----- Potongan Teks -----
Soal kemacetan, ini sudah bisa dilihat secara kasat mata, bahkan saya alami sendiri sehari-hari di Jalan Raya Canggu yang biasa menjadi salah satu titik kemacetan. Kemacetan seringkali terjadi di beberapa titik di Bali selatan, tentu saja ini mengurangi kenyamanan pengguna jalan walaupun di sisi lain ini merupakan indikasi positif karena bisa berarti kondisi pariwisata dan ekonomi sudah bangkit pasca pandemi. Akan tetapi kemacetan ini tidak bisa dibiarkan terus menerus karena dapat berdampak negatif seperti meningkatkan stress pengguna jalan, kerugian ekonomi karena waktu yang banyak habis di jalan, serta citra negatif dunia pariwisata yang bisa membuat wisatawan berpikir kembali untuk berkunjung. Saya berharap calon kepala daerah punya rencana untuk mengatasi hal ini, rencana jangka pendek, jangka menengah dan jangka panjang. Tentunya bukan dengan mengatakan Bali over tourism.
----- Data Latihan -----
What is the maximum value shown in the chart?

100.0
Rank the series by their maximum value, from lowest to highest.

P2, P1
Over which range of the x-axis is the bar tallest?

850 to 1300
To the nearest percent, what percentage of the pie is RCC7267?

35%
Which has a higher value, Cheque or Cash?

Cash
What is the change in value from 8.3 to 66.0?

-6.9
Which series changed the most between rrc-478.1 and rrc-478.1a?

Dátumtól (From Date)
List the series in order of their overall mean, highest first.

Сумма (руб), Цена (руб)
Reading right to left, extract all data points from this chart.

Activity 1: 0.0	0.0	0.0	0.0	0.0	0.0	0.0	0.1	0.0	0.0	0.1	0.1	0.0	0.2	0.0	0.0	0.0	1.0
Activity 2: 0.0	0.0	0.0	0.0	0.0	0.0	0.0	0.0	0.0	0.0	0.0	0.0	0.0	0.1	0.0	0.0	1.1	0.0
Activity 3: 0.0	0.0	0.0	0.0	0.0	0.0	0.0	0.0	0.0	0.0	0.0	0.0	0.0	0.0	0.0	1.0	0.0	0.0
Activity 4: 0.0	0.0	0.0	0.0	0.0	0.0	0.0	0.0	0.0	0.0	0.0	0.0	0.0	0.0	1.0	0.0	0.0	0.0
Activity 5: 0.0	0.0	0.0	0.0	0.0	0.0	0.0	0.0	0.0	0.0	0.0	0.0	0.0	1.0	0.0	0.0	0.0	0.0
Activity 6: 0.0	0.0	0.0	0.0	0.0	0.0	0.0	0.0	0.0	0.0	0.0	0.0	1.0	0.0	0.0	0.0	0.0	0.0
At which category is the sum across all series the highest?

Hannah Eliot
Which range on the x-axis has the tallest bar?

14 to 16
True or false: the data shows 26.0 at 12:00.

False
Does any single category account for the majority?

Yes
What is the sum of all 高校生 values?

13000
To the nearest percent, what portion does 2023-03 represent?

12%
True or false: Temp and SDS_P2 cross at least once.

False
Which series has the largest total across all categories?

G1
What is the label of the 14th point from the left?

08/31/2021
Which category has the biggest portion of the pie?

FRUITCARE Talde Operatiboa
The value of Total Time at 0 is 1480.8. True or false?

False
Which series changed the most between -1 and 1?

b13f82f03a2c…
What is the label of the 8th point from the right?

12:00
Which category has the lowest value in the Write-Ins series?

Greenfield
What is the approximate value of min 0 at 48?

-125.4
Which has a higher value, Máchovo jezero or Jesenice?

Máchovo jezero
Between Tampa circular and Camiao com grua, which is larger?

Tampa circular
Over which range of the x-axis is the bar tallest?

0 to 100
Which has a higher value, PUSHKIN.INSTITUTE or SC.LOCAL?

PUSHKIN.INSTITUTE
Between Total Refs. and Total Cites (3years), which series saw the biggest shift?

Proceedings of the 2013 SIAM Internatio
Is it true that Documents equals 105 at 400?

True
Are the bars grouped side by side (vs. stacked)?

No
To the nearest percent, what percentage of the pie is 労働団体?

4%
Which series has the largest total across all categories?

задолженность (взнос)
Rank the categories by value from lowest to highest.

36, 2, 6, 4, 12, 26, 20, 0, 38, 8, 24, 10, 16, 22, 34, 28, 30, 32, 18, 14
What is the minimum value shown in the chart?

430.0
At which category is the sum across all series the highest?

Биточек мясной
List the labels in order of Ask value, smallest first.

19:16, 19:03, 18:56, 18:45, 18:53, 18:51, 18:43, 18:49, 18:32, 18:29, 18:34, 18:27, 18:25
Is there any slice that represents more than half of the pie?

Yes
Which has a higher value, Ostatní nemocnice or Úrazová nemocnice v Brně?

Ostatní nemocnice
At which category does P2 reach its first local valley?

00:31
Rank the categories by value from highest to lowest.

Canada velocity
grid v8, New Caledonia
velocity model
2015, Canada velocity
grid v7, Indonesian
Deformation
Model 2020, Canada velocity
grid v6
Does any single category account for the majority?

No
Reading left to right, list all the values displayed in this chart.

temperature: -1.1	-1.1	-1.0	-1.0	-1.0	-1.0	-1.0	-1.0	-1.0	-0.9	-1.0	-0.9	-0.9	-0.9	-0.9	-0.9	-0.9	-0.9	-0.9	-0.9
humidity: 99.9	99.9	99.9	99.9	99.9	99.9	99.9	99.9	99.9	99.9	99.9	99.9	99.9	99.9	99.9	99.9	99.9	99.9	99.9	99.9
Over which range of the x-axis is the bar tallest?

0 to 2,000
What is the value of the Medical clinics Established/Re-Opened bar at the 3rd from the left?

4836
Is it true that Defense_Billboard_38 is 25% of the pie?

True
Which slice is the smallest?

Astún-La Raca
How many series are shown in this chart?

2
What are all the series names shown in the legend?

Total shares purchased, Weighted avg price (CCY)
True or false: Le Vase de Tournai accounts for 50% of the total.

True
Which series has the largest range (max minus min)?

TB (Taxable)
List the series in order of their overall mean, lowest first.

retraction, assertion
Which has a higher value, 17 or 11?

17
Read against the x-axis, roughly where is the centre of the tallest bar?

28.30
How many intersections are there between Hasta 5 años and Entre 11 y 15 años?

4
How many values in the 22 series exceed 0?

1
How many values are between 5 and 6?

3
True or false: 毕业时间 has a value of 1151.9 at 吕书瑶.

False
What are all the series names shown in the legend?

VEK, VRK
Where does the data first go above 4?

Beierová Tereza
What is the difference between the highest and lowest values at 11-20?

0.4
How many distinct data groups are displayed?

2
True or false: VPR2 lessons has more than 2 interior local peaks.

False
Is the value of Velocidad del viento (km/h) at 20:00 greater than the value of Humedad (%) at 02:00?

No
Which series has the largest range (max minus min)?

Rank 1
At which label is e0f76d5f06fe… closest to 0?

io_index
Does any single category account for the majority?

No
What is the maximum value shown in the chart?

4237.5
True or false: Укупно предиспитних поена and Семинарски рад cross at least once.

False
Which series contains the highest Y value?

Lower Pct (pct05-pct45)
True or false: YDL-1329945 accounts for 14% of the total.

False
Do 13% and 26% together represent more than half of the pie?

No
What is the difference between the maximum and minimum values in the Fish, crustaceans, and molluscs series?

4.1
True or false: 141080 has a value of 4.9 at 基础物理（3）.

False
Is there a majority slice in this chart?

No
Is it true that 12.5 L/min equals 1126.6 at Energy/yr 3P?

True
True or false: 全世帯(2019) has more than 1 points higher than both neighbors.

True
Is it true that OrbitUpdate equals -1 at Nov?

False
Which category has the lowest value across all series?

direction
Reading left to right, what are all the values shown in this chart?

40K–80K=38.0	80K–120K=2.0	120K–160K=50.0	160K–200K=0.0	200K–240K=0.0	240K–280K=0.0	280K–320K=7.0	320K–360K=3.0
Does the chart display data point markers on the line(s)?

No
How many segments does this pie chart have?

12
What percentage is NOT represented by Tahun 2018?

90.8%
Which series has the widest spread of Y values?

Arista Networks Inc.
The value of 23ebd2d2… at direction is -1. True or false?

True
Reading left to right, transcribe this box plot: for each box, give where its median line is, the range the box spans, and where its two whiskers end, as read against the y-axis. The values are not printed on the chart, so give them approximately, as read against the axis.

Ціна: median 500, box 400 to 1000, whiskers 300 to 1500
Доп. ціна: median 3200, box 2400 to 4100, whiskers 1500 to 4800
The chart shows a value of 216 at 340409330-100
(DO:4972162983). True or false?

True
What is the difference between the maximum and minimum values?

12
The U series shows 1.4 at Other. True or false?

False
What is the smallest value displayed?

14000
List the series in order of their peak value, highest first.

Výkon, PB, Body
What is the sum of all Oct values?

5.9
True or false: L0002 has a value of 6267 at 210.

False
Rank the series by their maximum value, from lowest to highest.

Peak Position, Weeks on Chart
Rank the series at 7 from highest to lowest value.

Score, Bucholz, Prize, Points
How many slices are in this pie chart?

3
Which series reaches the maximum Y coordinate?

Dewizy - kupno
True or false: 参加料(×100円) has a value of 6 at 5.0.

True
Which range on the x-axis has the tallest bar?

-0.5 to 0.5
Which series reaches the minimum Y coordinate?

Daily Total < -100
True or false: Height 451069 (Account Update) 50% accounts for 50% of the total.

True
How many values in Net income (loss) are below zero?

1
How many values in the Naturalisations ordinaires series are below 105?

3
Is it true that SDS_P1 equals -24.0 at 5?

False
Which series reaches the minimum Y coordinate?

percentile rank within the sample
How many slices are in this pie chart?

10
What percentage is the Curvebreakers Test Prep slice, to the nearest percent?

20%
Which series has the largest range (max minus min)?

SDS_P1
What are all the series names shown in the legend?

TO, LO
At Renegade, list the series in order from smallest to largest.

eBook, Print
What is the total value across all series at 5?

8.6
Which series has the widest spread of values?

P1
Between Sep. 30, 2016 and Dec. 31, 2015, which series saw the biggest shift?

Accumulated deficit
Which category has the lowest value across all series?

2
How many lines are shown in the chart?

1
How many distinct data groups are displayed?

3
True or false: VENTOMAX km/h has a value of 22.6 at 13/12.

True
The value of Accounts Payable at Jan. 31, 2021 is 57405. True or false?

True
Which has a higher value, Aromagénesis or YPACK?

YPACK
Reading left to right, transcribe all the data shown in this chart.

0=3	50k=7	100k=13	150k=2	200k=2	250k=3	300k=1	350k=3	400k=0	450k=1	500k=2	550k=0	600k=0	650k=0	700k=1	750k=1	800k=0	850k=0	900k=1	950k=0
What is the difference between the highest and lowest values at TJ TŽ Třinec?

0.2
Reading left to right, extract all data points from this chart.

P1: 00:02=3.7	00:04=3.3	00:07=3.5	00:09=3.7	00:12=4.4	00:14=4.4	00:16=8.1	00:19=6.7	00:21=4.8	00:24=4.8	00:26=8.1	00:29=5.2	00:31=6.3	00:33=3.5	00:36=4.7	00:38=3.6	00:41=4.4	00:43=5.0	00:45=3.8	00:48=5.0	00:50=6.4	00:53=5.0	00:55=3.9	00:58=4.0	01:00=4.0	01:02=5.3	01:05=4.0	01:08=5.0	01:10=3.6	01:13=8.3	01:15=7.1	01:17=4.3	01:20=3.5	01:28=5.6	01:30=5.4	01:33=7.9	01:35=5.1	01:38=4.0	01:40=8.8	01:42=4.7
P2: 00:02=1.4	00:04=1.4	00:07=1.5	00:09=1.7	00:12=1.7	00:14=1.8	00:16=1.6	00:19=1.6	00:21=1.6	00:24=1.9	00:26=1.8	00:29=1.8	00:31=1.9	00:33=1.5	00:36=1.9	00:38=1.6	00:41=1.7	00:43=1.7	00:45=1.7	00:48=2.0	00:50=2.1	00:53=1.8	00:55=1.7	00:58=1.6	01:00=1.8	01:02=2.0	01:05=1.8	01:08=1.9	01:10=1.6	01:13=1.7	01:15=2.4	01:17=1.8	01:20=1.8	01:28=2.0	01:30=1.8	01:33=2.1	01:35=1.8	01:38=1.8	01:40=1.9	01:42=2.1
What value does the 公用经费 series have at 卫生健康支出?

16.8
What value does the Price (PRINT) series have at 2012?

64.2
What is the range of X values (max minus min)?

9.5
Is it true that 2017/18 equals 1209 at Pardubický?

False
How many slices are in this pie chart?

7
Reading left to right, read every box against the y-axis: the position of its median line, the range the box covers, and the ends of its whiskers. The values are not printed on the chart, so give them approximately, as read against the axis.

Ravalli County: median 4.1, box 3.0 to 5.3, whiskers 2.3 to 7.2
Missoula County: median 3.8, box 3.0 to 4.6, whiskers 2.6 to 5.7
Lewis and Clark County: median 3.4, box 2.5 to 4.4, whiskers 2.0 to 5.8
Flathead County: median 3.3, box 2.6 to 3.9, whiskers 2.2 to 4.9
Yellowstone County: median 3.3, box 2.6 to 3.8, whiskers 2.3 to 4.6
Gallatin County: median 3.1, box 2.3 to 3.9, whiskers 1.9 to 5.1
-----
[Tugas yang Dikerjakan]
**A.** Tentukan apakah tiap pernyataan di bawah ini sesuai dengan teks tentang kemacetan di Bali, lalu jawab ya atau tidak dengan mengutip kata-kata teks yang menentukan jawaban itu.
(i) Kemacetan sering terjadi di beberapa titik di Bali selatan.
(ii) Penulis memandang kemacetan semata-mata sebagai hal yang negatif.
(iii) Penulis berharap calon kepala daerah hanya menyiapkan rencana jangka pendek.
**B.** Lanjutkan teks tentang kemacetan di Bali, mulai setelah kalimat terakhirnya.

[Jawaban Kegiatan]
**A.**
(i) Ya: "Kemacetan seringkali terjadi di beberapa titik di Bali selatan"
(ii) Tidak: "ini merupakan indikasi positif karena bisa berarti kondisi pariwisata dan ekonomi sudah bangkit pasca pandemi"
(iii) Tidak: "rencana jangka pendek, jangka menengah dan jangka panjang"

**B.**
Soal sampah, menurut saya hal ini juga masalah besar. Pengelolaan sampah di Badung dan Bali menurut saya sangat kurang, khususnya di Bali selatan. Hal ini saya alami sendiri juga, kami harus berlangganan sampah sendiri dengan membayar 80 ribu per bulan untuk langganan jasa sampah dari pihak swasta, itupun kadang lebih dari seminggu baru diangkut. Saya berharap dengan anggaran yang dimiliki pemerintah, sampah rumah tangga bisa diangkut oleh pengelola sampah dari pemerintah secara rutin minimal 3 hari sekali, kalau bisa bahkan setiap hari, walaupun harus membayar, kalau bisa seharusnya gratis untuk rumah tangga. Soal sampah ini tentunya pasti masalah pelik dan rumit, ada yang bilang masyarakatnya yang salah karena tidak bisa mengelola sampah, saya kurang setuju pernyataan ini. Apapun itu, menurut saya ini tanggung jawab pemerintah.
Soal air bersih, saat ini belum saya alami langsung, tapi saya dengar dan baca beberapa daerah di Bali selatan konon kesulitan air bersih. Di sisi lain, saya juga khawatir tentang air tanah, karena seingat saya terakhir sekitar tahun 2000 kami masih memakai sumur gali biasa, namun setelahnya sudah mengering dan kami terpaksa ikut pakai sumur bor. Secara logika air tanah ini pasti sudah turun, apalagi jaman sekarang dimana hotel dan villa semakin banyak di Bali selatan. Ada gosip juga yang pernah saya dengar, konon ada yang pakai air sumur bor dijual untuk air isi ulang, entahlah benar atau tidak, dan apakah boleh atau tidak.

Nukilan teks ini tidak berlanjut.